5640 S Ellis Ave
Speaker: Amir Yacoby (Professor, Department of Physics, Harvard University)
Abstract: Quantum materials support elementary excitations that differ considerably from their underlying electronic constituents. Such novel excitations are often a result of the competition between repulsive Coulomb interactions and the kinetic energy of electrons. In two dimensions, the application of a strong magnetic field can suppress the kinetic energy of electrons leading to the integer and fractional quantum Hall effect where a myriad of novel phases with unique elementary excitations exist. Examples include excitations that carry spin without charge, charged topological spin textures known as Skyrmion, excitations that do not obey Bose or Fermi statistics and could even have non-Abelian character, electrons that carry quantized magnetic flux known as Composite Fermions and excitations that carry fractionalized charge.

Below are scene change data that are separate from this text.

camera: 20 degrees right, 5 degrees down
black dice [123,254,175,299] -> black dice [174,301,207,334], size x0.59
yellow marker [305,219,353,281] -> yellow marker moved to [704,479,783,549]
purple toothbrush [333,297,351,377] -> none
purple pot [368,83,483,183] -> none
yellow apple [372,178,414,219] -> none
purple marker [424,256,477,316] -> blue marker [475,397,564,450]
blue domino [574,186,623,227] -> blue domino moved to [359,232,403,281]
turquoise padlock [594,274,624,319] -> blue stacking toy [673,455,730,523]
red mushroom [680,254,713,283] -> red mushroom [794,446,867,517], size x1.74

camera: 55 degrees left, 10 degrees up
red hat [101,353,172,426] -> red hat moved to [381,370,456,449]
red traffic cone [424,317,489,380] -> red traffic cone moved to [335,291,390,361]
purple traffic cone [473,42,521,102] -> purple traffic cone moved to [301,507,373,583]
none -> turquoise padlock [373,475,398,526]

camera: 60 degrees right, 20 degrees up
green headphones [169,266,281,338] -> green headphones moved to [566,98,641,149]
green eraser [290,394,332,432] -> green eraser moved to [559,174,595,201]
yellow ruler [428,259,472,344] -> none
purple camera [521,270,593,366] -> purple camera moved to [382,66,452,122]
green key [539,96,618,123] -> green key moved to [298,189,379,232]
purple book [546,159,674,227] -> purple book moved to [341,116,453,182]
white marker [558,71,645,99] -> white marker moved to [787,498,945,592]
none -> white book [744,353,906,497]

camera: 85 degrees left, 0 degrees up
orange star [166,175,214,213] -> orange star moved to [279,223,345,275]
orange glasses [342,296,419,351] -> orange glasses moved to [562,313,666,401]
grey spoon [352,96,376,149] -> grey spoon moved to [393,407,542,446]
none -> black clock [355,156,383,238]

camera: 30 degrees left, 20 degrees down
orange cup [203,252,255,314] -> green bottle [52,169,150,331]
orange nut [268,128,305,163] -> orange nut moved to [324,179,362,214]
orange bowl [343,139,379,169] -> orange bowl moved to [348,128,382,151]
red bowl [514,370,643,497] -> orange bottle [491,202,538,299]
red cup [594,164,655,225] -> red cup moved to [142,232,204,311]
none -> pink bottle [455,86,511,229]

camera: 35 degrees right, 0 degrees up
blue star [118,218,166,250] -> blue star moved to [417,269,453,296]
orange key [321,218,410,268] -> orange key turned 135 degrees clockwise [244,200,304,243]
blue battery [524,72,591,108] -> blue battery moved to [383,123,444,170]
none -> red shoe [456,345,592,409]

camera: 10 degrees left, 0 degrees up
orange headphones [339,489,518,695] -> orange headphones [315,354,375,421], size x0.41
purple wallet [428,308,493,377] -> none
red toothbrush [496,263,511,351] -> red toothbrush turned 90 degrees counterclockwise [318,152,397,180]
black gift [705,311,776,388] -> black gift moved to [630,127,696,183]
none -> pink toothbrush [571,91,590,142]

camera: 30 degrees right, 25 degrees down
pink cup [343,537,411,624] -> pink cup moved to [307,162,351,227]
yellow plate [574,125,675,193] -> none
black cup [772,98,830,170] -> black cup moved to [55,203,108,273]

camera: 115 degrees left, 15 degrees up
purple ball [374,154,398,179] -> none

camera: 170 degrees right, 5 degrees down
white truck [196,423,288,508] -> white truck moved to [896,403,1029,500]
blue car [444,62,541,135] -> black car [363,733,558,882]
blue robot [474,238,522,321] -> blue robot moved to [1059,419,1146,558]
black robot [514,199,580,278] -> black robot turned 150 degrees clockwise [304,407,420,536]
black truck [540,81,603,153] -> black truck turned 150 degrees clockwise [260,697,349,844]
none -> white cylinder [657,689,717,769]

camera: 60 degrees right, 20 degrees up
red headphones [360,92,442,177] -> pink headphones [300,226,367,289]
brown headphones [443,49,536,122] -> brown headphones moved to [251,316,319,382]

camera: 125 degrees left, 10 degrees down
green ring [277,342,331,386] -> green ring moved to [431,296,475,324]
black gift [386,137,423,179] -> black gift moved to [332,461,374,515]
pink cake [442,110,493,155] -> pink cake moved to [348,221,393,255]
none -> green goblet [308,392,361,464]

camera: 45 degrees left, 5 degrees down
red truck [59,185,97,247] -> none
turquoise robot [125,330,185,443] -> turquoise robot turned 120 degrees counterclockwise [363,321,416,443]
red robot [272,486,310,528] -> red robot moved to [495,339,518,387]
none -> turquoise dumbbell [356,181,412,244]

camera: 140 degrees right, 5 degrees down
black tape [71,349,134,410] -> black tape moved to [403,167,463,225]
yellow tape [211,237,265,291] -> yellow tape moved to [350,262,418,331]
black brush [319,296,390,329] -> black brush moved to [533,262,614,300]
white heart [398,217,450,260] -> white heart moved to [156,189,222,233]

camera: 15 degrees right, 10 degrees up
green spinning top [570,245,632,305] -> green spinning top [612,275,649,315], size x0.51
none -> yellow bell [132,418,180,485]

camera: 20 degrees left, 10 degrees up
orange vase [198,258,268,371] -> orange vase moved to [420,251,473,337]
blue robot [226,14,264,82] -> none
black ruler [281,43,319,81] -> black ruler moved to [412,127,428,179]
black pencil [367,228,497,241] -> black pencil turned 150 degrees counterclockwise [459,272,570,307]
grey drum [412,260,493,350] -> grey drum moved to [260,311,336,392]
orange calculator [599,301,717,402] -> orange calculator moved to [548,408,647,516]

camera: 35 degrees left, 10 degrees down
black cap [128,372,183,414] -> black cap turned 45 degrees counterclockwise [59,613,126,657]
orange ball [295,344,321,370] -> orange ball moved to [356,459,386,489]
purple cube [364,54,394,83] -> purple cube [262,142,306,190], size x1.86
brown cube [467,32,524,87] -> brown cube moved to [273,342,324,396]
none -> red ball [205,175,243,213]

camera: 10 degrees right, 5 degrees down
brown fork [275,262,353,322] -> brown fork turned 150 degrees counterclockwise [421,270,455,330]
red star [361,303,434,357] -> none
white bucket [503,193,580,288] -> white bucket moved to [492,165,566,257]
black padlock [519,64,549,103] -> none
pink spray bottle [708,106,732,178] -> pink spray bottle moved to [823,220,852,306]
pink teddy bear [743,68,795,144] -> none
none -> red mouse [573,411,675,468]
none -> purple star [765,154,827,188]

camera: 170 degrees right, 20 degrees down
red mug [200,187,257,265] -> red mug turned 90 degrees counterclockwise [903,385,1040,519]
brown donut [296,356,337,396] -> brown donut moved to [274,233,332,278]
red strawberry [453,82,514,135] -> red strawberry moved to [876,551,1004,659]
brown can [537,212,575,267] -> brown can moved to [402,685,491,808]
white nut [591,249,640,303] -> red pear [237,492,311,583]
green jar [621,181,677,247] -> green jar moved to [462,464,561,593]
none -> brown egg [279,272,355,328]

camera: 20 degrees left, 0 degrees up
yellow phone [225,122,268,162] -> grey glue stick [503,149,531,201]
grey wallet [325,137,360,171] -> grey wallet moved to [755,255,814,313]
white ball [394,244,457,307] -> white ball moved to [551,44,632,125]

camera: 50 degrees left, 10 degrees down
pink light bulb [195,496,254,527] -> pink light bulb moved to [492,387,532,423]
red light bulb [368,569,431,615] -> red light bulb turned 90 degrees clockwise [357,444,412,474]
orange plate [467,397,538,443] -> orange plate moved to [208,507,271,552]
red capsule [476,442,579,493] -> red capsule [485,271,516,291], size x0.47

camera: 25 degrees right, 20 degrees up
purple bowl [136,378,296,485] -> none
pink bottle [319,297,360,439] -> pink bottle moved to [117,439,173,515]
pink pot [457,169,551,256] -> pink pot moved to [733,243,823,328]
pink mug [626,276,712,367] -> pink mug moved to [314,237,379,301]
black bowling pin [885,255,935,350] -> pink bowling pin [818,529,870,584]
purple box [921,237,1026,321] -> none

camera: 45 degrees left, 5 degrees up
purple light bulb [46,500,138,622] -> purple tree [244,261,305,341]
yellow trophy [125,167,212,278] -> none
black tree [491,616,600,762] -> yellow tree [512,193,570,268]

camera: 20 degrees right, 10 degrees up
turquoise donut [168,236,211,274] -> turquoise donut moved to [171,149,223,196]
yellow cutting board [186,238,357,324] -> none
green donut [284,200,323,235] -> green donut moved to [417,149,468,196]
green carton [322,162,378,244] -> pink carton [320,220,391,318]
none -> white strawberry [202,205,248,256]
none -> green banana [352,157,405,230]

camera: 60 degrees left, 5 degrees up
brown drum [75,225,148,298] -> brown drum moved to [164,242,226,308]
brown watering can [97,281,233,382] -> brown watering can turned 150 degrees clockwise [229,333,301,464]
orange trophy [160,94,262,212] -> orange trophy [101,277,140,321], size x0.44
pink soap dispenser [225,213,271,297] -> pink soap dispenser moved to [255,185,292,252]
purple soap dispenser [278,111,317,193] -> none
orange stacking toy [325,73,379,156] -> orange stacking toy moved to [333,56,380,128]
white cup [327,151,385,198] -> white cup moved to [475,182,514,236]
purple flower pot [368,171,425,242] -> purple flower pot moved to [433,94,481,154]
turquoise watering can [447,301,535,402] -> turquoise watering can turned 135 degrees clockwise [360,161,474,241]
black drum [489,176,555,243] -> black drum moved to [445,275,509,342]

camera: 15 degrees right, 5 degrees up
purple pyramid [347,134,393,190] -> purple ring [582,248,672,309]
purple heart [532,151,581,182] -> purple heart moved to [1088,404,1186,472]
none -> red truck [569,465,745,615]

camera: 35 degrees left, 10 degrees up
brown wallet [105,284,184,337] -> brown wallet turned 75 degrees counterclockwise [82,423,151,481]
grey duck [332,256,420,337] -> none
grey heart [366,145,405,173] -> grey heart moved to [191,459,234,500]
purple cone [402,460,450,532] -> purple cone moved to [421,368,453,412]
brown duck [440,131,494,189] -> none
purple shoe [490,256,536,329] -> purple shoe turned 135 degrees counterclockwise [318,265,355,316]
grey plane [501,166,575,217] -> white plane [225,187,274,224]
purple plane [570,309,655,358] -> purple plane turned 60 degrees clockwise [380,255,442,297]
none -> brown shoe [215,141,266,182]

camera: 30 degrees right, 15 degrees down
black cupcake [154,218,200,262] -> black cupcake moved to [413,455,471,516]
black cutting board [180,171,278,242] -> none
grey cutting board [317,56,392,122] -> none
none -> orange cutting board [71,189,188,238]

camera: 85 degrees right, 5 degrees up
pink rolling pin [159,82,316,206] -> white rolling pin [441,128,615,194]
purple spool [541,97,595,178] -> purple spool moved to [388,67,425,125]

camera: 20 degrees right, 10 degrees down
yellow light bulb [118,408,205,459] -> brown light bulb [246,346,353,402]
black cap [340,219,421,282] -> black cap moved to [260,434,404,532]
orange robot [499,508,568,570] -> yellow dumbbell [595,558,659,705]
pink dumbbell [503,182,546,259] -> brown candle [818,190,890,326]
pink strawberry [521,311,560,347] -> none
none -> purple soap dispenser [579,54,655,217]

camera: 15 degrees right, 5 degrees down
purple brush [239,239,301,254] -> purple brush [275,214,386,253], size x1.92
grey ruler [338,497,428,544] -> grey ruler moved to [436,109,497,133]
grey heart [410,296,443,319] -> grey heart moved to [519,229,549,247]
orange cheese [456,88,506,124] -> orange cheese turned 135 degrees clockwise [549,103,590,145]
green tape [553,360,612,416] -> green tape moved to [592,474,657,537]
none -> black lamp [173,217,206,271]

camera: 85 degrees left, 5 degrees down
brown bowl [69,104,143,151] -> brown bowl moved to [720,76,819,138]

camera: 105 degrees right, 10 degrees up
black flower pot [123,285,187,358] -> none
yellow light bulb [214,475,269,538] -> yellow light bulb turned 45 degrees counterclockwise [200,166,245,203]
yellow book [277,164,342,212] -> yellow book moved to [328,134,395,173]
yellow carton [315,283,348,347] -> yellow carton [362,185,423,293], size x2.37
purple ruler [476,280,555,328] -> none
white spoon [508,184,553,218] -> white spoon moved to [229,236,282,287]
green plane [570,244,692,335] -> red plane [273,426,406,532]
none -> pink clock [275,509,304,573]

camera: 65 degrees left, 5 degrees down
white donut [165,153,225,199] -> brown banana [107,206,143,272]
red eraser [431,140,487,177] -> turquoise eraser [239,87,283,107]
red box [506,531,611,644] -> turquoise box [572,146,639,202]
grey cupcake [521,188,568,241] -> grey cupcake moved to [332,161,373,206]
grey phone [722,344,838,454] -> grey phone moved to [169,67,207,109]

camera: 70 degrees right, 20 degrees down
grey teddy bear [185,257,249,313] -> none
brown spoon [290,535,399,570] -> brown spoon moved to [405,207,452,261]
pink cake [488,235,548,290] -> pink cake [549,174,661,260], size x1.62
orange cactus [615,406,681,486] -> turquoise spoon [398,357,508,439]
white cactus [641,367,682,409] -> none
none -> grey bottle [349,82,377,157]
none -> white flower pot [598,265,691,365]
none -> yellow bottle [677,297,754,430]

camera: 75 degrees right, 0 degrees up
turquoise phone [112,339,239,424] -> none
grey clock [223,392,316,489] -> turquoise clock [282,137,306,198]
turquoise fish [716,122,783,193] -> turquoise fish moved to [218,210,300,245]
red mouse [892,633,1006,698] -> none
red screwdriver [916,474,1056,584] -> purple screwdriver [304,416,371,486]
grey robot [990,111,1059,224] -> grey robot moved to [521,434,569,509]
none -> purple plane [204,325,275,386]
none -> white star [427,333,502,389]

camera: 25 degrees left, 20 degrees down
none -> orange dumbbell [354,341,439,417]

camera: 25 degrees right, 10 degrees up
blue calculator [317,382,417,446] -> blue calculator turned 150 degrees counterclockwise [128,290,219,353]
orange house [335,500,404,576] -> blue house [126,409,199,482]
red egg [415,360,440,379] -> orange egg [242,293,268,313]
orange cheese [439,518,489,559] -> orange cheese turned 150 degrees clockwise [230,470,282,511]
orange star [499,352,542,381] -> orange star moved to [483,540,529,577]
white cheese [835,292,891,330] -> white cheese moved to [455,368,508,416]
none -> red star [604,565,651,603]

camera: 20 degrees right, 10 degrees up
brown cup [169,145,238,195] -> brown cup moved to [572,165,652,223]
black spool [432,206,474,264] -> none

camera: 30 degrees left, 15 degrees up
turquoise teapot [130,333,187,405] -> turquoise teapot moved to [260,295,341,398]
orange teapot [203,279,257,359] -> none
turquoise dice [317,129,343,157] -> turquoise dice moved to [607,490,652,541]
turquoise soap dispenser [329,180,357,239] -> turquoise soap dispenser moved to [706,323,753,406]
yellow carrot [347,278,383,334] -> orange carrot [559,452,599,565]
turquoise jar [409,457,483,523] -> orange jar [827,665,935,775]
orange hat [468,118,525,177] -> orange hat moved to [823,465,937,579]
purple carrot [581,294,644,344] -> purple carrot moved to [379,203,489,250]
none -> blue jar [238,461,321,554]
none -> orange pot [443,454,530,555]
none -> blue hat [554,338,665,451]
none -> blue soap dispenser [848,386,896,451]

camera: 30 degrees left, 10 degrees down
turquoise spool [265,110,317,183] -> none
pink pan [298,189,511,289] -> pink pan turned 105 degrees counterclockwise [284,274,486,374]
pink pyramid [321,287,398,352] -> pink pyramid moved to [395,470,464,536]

Fractional Chern insulators (FCIs) are lattice analogues of fractional quantum Hall states that may provide a new avenue toward fractionalized and non-abelian excitations even at zero magnetic field. Early theoretical studies have predicted their existence in systems with energetically flat Chern bands and highlighted the critical role of a particular quantum band geometry. Magic angle twisted bilayer graphene (MATBG) supports flat Chern bands at zero magnetic field, and therefore offers a promising route toward stabilizing zero-field FCIs. Here I will describe our recent observation of FCI states at low magnetic fields in MATBG enabled by high-resolution local compressibility measurements. Our findings highlight the interplay between symmetry, topology and interactions that leads to a competition between ordered electronic solid phases and fractionalized electronic liquid phases. Our findings strongly suggest that FCIs may be realized at zero magnetic field and pave the way for the exploration and manipulation of anyonic excitations in moiré systems.